Sanatın her dalından en güzel örneklerin ortaya konması için öncelikle bu konuda iyi eğitim almış öğrencilere ihtiyacınız var. Ekibin içinde yer alan çalışma arkadaşlarımızın nerdeyse hepsi öğretmen ve herkesin öncelikli işi öğrencilerini sanatın her dalında en donanımlı şekilde yetiştirmek. Bir yandan sürekli dünyada olup bitenleri araştırıyor bir yandan da öğrencilerimizin gelişmesi için gerekli ortam ve mekânları sağlıyoruz.
- Müzik sesleri geliyor her yerden?
Enstrüman eğitimi olmazsa olmazımız. Her Bilfen mezunu en az bir enstrüman çalmak durumunda.
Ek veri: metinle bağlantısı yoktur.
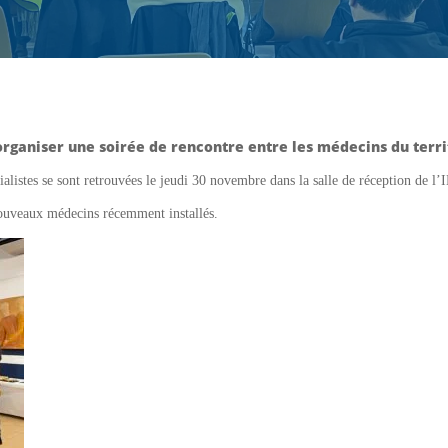
organiser une soirée de rencontre entre les médecins du terri
ialistes se sont retrouvées le jeudi 30 novembre dans la salle de réception de l
nouveaux médecins récemment installés.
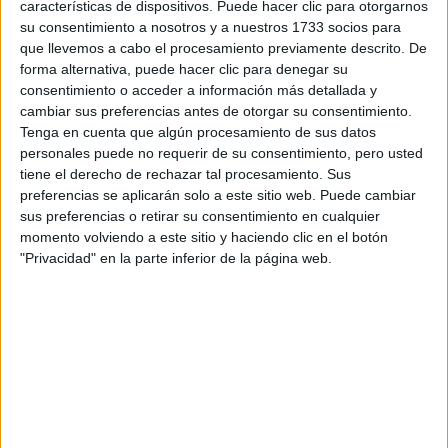
Notas de corte Biología por
características de dispositivos. Puede hacer clic para otorgarnos
provincias
su consentimiento a nosotros y a nuestros 1733 socios para
que llevemos a cabo el procesamiento previamente descrito. De
Oferta en toda España
forma alternativa, puede hacer clic para denegar su
consentimiento o acceder a información más detallada y
Biología A Coruña
cambiar sus preferencias antes de otorgar su consentimiento.
Tenga en cuenta que algún procesamiento de sus datos
Biología Alicante
personales puede no requerir de su consentimiento, pero usted
tiene el derecho de rechazar tal procesamiento. Sus
Biología Asturias
preferencias se aplicarán solo a este sitio web. Puede cambiar
sus preferencias o retirar su consentimiento en cualquier
Biología Badajoz
momento volviendo a este sitio y haciendo clic en el botón
"Privacidad" en la parte inferior de la página web.
Biología Baleares
Biología Barcelona
Biología Castellón
Biología Córdoba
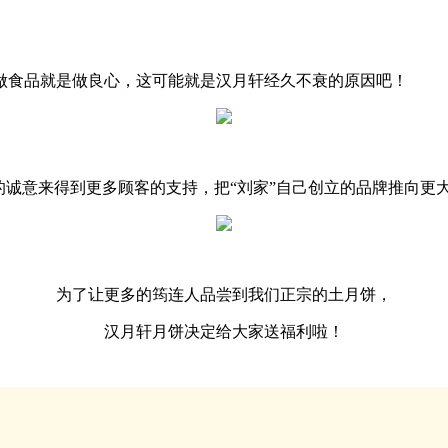
做食品就是做良心，这可能就是汉月轩经久不衰的原因吧！
的诚意来得到更多顾客的支持，把“刘家”自己创立的品牌推向更
为了让更多的筠连人品尝到我们正宗的土月饼，
汉月轩月饼决定给大家送福利啦！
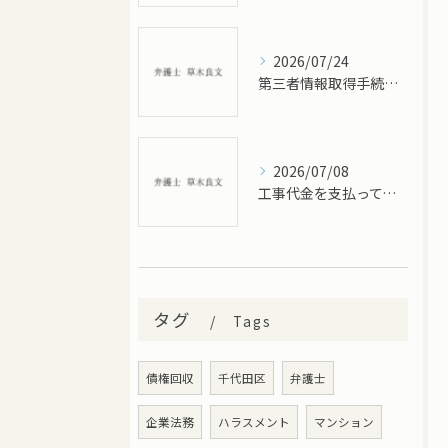
2026/07/24
第三者情報取得手続とは？－財産調査を進めるための制度－
2026/07/08
工事代金を支払ってもらえない場合の対処法｜建設会社・工務店が知っておくべき債権回収の流れ
タグ
Tags
債権回収
千代田区
弁護士
企業法務
ハラスメント
マンション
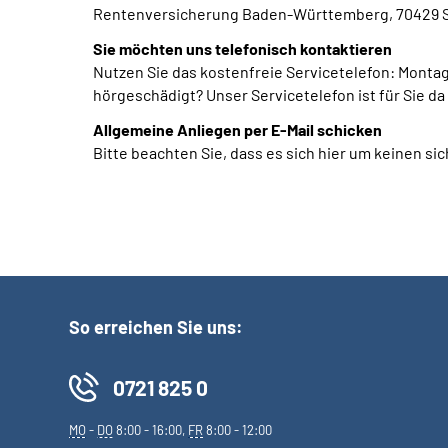
Rentenversicherung Baden-Württemberg, 70429 S
Sie möchten uns telefonisch kontaktieren
Nutzen Sie das kostenfreie Servicetelefon: Montag
hörgeschädigt?
Unser Servicetelefon ist für Sie 
Allgemeine Anliegen per E-Mail schicken
Bitte beachten Sie, dass es sich hier um keinen 
So erreichen Sie uns:
0721 825 0
MO
-
DO
8:00 - 16:00,
FR
8:00 - 12:00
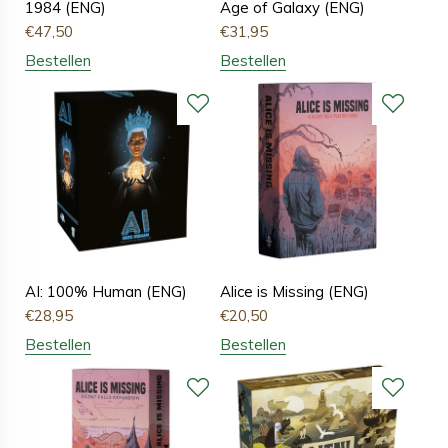
1984 (ENG)
Age of Galaxy (ENG)
€
47,50
€
31,95
Bestellen
Bestellen
AI: 100% Human (ENG)
Alice is Missing (ENG)
€
28,95
€
20,50
Bestellen
Bestellen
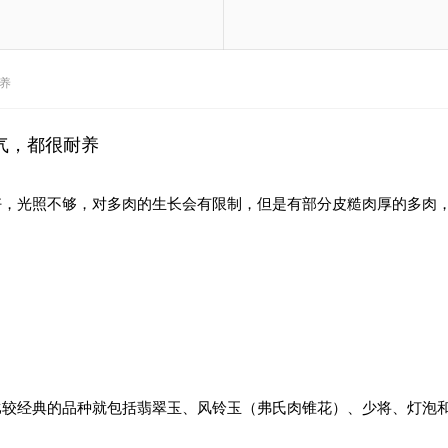
养
气，都很耐养
好，光照不够，对多肉的生长会有限制，但是有部分皮糙肉厚的多肉
比较经典的品种就包括翡翠玉、风铃玉（弗氏肉锥花）、少将、灯泡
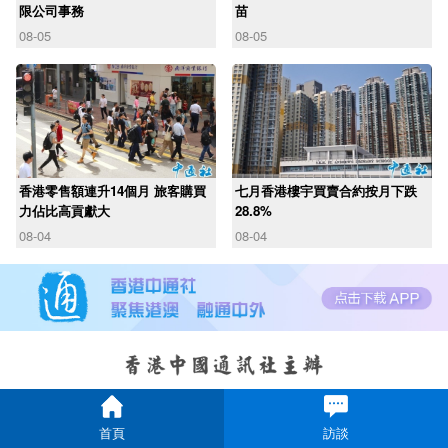
限公司事務
苗
08-05
08-05
香港零售額連升14個月 旅客購買
七月香港樓宇買賣合約按月下跌
力佔比高貢獻大
28.8%
08-04
08-04
首頁
訪談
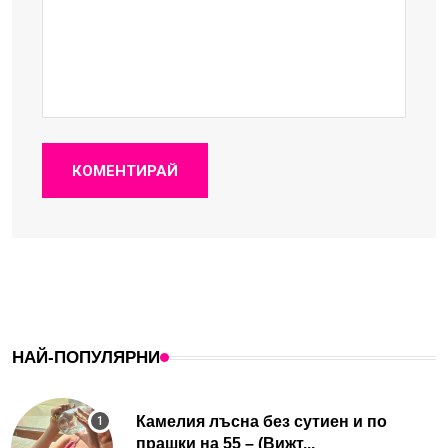
КОМЕНТИРАЙ
НАЙ-ПОПУЛЯРНИ
Камелия лъсна без сутиен и по
прашки на 55 – (Вижт...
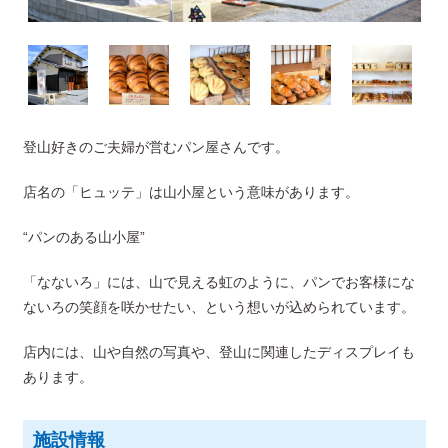
登山好きのご夫婦が営むパン屋さんです。
店名の「ヒュッテ」は山小屋という意味があります。
“パンのある山小屋”
「なないろ」には、山で見える虹のように、パンでお客様にな
ないろの笑顔を咲かせたい、という想いが込められています。
店内には、山や自然の写真や、登山に関連したディスプレイも
あります。
施設情報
Bilfen Okulları bünyesinde Türkiye’nin ilköğretim düzeyindeki öğrencilerinden kurulu ilk ve tek filarmoni orkestrası olan 500 kişilik ‘Bilfen Filarmoni Orkestrası ve Korosu’nu belli zamanlarda ünlü sanatçılarla buluşturup onların tecrübelerinden yararlanmalarını sağlıyoruz. Bu orkestra, Berlin Filarmoni Sahnesi’ne çıkan tek Türk okulu olma özelliğine sahip. Bu orkestra Türk ezgilerini Çin’e kadar ulaştırmış bir orkestra.
Lobi dinletileri
- Sadece filarmoni mi var?
Derslerin içeriklerinde küçük yaş gruplarından itibaren mutlaka dönem özelliklerine ve müziğin çeşitli dallarına yer veriyoruz. Yani caz müziği, klasik müziği ve Latin müziği tanıyorlar. Bugün sizin de gördüğünüz gibi lobide Beethoven haftası olduğundan dolayı klasik müzik dinletisi gerçekleştirdiler. Her ay düzenli olarak bu etkinlikleri o ay yer alan bestecinin özelliklerine göre hem öğreniyorlar hem derslerde bunun uygulamasını da lobi dinletileriyle hem arkadaşlarıyla hem de misafirlerimizle paylaşıyorlar. Derslerin içerikleri bir ve üçüncü sınıfta özellikle orff eğitim yöntemiyle (Temel Sanat Eğitimi) ilerliyor. Bu eğitim yönteminde en önemli şey öğrencinin aktif olarak derse katılması, drama alanlarını geliştirmesi, yaratıcılığını ve müziksel özellikle de beden perküsyonunu kullanarak kendini ifade edebilmesi. O yüzden daha rahat ortamlarda bunu icra edebilecekleri geniş sınıflarımız oluyor.
- Peki ya spor?
Voleybol, basketbol, masa tenisi, yüzme, satranç, tenis, ritmik cimnastik, okçuluk, buz pateni gibi her dalda varız. 90 lisanslı öğrencimiz var.